### DESCRIPTION OF THE TASK
Beginning with the line containing "verkrijgbaar in de variant Scheepjes", give every line again exactly as it is, ending with the last line of the entries.

(Data records)
● ● ●
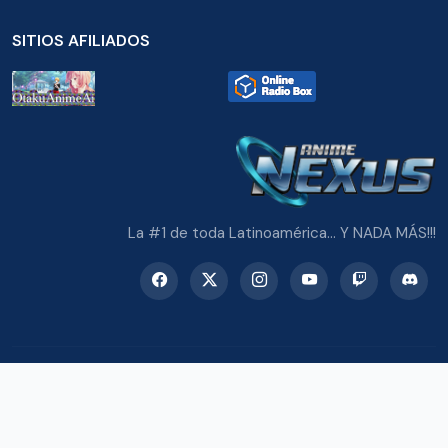
SITIOS AFILIADOS
La #1 de toda Latinoamérica... Y NADA MÁS!!!
© 2026 Radio Anime Nexus. Todos los derechos reservados.
Potenciado con Wordpress y Bootstrap 5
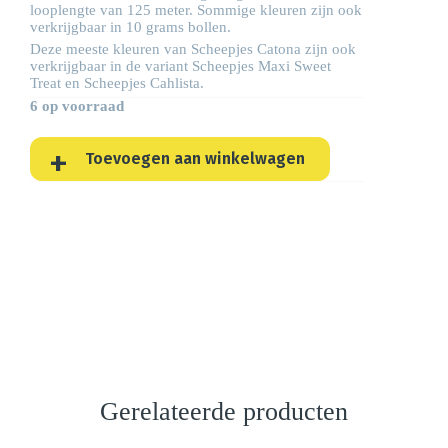
looplengte van 125 meter. Sommige kleuren zijn ook
verkrijgbaar in 10 grams bollen.
Deze meeste kleuren van Scheepjes Catona zijn ook
verkrijgbaar in de variant Scheepjes
Maxi Sweet
Treat
en Scheepjes
Cahlista
.
6 op voorraad
Toevoegen aan winkelwagen
Gerelateerde producten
● ● ●
### RESPONSE AREA
verkrijgbaar in de variant Scheepjes
Maxi Sweet
Treat
en Scheepjes
Cahlista
.
6 op voorraad
Toevoegen aan winkelwagen
Gerelateerde producten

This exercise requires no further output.